Compute z-scores to find outliers
A z-score is a measure of how many standard deviations below or above the population mean a data point is. A z-score is useful because it tells us where a value lies in a distribution. Typically, data professionals consider observations with a z-score smaller than -3 or larger than +3 as outliers.
For example, if one tells us a literacy rate is 80 percent, this doesn’t give us much information about where the value lies in the distribution. However, if they also tell us the literacy rate has a Z-score of two, then we know that the value is two standard deviations above the mean.
We will compute the z-scores using the function scipy.stats.zscore().

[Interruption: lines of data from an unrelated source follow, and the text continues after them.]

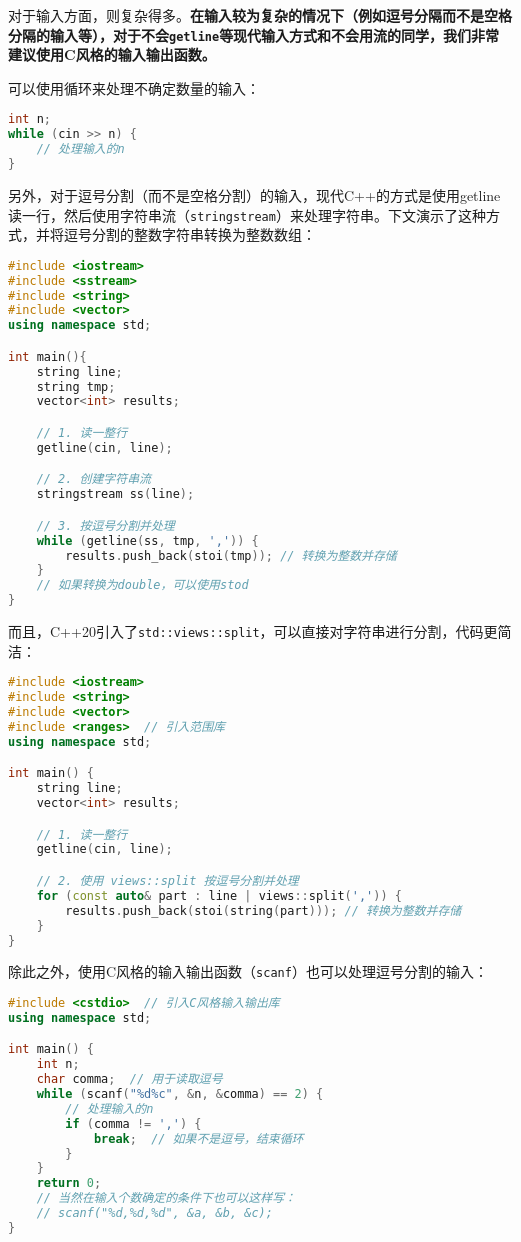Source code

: \documentclass[../main.tex]{subfiles}
\begin{document}
对于输入方面，则复杂得多。{\color{red}\textbf{在输入较为复杂的情况下（例如逗号分隔而不是空格分隔的输入等），对于不会\texttt{getline}等现代输入方式和不会用流的同学，我们非常建议使用C风格的输入输出函数。}}

可以使用循环来处理不确定数量的输入：
\begin{lstlisting}[language=C++]
int n;
while (cin >> n) {
    // 处理输入的n
}
\end{lstlisting}

另外，对于逗号分割（而不是空格分割）的输入，现代C++的方式是使用getline读一行，然后使用字符串流（\texttt{stringstream}）来处理字符串。下文演示了这种方式，并将逗号分割的整数字符串转换为整数数组：
\begin{lstlisting}[language=C++]
#include <iostream>
#include <sstream>
#include <string>
#include <vector>
using namespace std;

int main(){
    string line;
    string tmp;
    vector<int> results;

    // 1. 读一整行
    getline(cin, line);

    // 2. 创建字符串流
    stringstream ss(line);

    // 3. 按逗号分割并处理
    while (getline(ss, tmp, ',')) {
        results.push_back(stoi(tmp)); // 转换为整数并存储
    }
    // 如果转换为double，可以使用stod
}
\end{lstlisting}
而且，C++20引入了\texttt{std::views::split}，可以直接对字符串进行分割，代码更简洁：
\begin{lstlisting}[language=C++]
#include <iostream>
#include <string>
#include <vector>
#include <ranges>  // 引入范围库
using namespace std;

int main() {
    string line;
    vector<int> results;

    // 1. 读一整行
    getline(cin, line);

    // 2. 使用 views::split 按逗号分割并处理
    for (const auto& part : line | views::split(',')) {
        results.push_back(stoi(string(part))); // 转换为整数并存储
    }
}
\end{lstlisting}
除此之外，使用C风格的输入输出函数（\texttt{scanf}）也可以处理逗号分割的输入：
\begin{lstlisting}[language=C++]
#include <cstdio>  // 引入C风格输入输出库
using namespace std;

int main() {
    int n;
    char comma;  // 用于读取逗号
    while (scanf("%d%c", &n, &comma) == 2) {
        // 处理输入的n
        if (comma != ',') {
            break;  // 如果不是逗号，结束循环
        }
    }
    return 0;
    // 当然在输入个数确定的条件下也可以这样写：
    // scanf("%d,%d,%d", &a, &b, &c);
}
\end{lstlisting}
\end{document}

education_districtwise['Z_SCORE'] = stats.zscore(education_districtwise['OVERALL_LI'])
education_districtwise
DISTNAME | STATNAME | BLOCKS | VILLAGES | CLUSTERS | TOTPOPULAT | OVERALL_LI | Z_SCORE | |
0 | DISTRICT32 | STATE1 | 13 | 391 | 104 | 875564.0 | 66.92 | -0.641712 |
1 | DISTRICT649 | STATE1 | 18 | 678 | 144 | 1015503.0 | 66.93 | -0.640721 |
2 | DISTRICT229 | STATE1 | 8 | 94 | 65 | 1269751.0 | 71.21 | -0.216559 |
3 | DISTRICT259 | STATE1 | 13 | 523 | 104 | 735753.0 | 57.98 | -1.527694 |
4 | DISTRICT486 | STATE1 | 8 | 359 | 64 | 570060.0 | 65.00 | -0.831990 |
… | … | … | … | … | … | … | … | … |
675 | DISTRICT522 | STATE29 | 37 | 876 | 137 | 5296396.0 | 78.05 | 0.461307 |
676 | DISTRICT498 | STATE29 | 64 | 1458 | 230 | 4042191.0 | 56.06 | -1.717972 |
677 | DISTRICT343 | STATE29 | 59 | 1117 | 216 | 3483648.0 | 65.05 | -0.827035 |
678 | DISTRICT130 | STATE29 | 51 | 993 | 211 | 3522644.0 | 66.16 | -0.717030 |
679 | DISTRICT341 | STATE29 | 41 | 783 | 185 | 2798214.0 | 65.46 | -0.786403 |
634 rows × 8 columns
Now that we have computed z-scores for our dataset, we will write some code to identify outliers, or districts with z-scores that are more than +/- 3 SDs from the mean.
education_districtwise[(education_districtwise['Z_SCORE'] > 3) | (education_districtwise['Z_SCORE'] < -3)]
DISTNAME | STATNAME | BLOCKS | VILLAGES | CLUSTERS | TOTPOPULAT | OVERALL_LI | Z_SCORE | |
434 | DISTRICT461 | STATE31 | 4 | 360 | 53 | 532791.0 | 42.67 | -3.044964 |
494 | DISTRICT429 | STATE22 | 6 | 612 | 62 | 728677.0 | 37.22 | -3.585076 |
Using z-scores, we can identify two outlying districts that have unusually low literacy rates: DISTRICT461 and DISTRICT429.
Our analysis gives us important information to share. The government may want to provide more funding and resources to these two districts in the hopes of significantly improving literacy.
Probability distributions are useful for modeling our data and help us determine which statistical test to use for an analysis. In addition to the normal distribution, Python can help us work with a wide range of probability distributions too.